The Lord may choose a method other than military defeat to discipline sin in instances when other methods will be more effective. He might allow crop failures or plague. "When the heavens are shut up and there is no rain because Your people have sinned against You, and when they pray toward this place and give praise to Your name and turn from their sin because You have afflicted them, then hear from heaven and forgive the sin of Your servants, Your people Israel. Teach them the right way to live, and send rain on the land You gave Your people for an inheritance. When famine or plague comes to the land, or blight or mildew, locusts or grasshoppers, or when an enemy besieges them in any of their cities, whatever disaster or disease may come, and when a prayer or plea is made by anyone among Your people Israel---being aware of the afflictions of their own hearts, and spreading out their hands toward this temple---then hear from heaven, Your dwelling place. Forgive and act; deal with everyone according to all they do since You know their hearts (for You alone know every human heart), so that they will fear You all the time they live in the land You gave our ancestors." (1 Kings 8:35-40, 2 Chronicles 6:26-31)
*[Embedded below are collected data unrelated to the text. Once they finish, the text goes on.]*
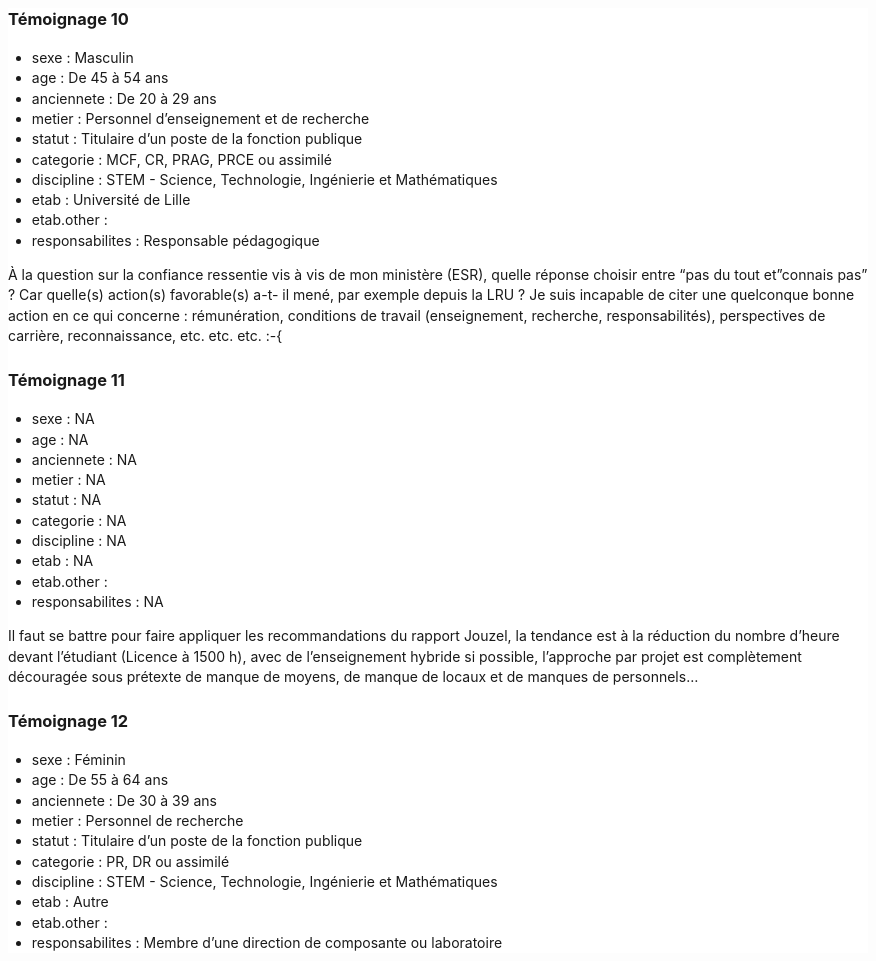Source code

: ### Témoignage 10

- sexe : Masculin
- age : De 45 à 54 ans
- anciennete : De 20 à 29 ans
- metier : Personnel d’enseignement et de recherche
- statut : Titulaire d’un poste de la fonction publique
- categorie : MCF, CR, PRAG, PRCE ou assimilé
- discipline : STEM - Science, Technologie, Ingénierie et Mathématiques
- etab : Université de Lille
- etab.other :  
- responsabilites : Responsable pédagogique

À la question sur la confiance ressentie vis à vis de mon ministère
(ESR), quelle réponse choisir entre “pas du tout et”connais pas” ? Car
quelle(s) action(s) favorable(s) a-t- il mené, par exemple depuis la LRU
? Je suis incapable de citer une quelconque bonne action en ce qui
concerne : rémunération, conditions de travail (enseignement, recherche,
responsabilités), perspectives de carrière, reconnaissance, etc. etc.
etc. :-{

### Témoignage 11

- sexe : NA
- age : NA
- anciennete : NA
- metier : NA
- statut : NA
- categorie : NA
- discipline : NA
- etab : NA
- etab.other :  
- responsabilites : NA

Il faut se battre pour faire appliquer les recommandations du rapport
Jouzel, la tendance est à la réduction du nombre d’heure devant
l’étudiant (Licence à 1500 h), avec de l’enseignement hybride si
possible, l’approche par projet est complètement découragée sous
prétexte de manque de moyens, de manque de locaux et de manques de
personnels…

### Témoignage 12

- sexe : Féminin
- age : De 55 à 64 ans
- anciennete : De 30 à 39 ans
- metier : Personnel de recherche
- statut : Titulaire d’un poste de la fonction publique
- categorie : PR, DR ou assimilé
- discipline : STEM - Science, Technologie, Ingénierie et Mathématiques
- etab : Autre
- etab.other :  
- responsabilites : Membre d’une direction de composante ou laboratoire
The people are to pray toward the house of the Lord, not because He lives in the temple (He doesn't), but because the temple represents His dwelling place in heaven. Solomon clearly demonstrates his belief that the Lord resides in the Most Holy Place in heaven, not in the Most Holy Place in the temple on earth. Some of the idolatrous cultures of Solomon's day believed their false deities came down to live within the temples erected in their honor but Solomon knows the Lord is greater than all creation. The Lord cannot be contained in an earthly dwelling. He cannot be put "in a box" to use a modern saying. He has existed eternally and is not constrained by time and space as we are. He created the universe and everything in it; therefore He is not part of the universe. He existed before it was created and, should the universe be destroyed, He still would remain. I don't know what lies outside of our universe; the observable space of of the universe itself is believed to be 93,000,000,000 light years in diameter, which is a number the human mind can scarcely contemplate. But whatever is out there I believe it's far larger than 93,000,000,000 light years across. Solomon thought so too, for he said to the Lord earlier in our chapter, "The heavens, even the highest heavens, cannot contain You!" The universe is too small for Him, in other words. I don't know what this means, for my human mind is incapable of really understanding eternity or infinite space, but I like to picture the Lord as being so great and so powerful that our entire universe fits into His hand like a snow globe fits into a human hand.

Keeping in mind that the Lord is so great, so eternal, so unfathomably holy, so infinitely wise, how can we not want to serve Him? How can we feel comfortable about sinning against Him? As frail human beings we will fall prey to weakness and sin from time to time but if we love the Lord we should never feel at ease with sin in our lives. If we begin to feel at ease He must, like any good father, take steps to correct the behavior with which we are harming ourselves. The correction is intended not to destroy us but to get us back on track, just as the correction Solomon speaks of in today's passage was intended not to destroy his people but to correct wrong behavior. So whenever hardship comes into our lives, the first thing we must ask is, "Have I done something to bring this on myself? Am I living in sin against my Lord?" The sooner we ask this important question, and the sooner we repent of any sin the Lord reveals to us, the sooner we can get back on track and the sooner our difficult circumstances may clear up.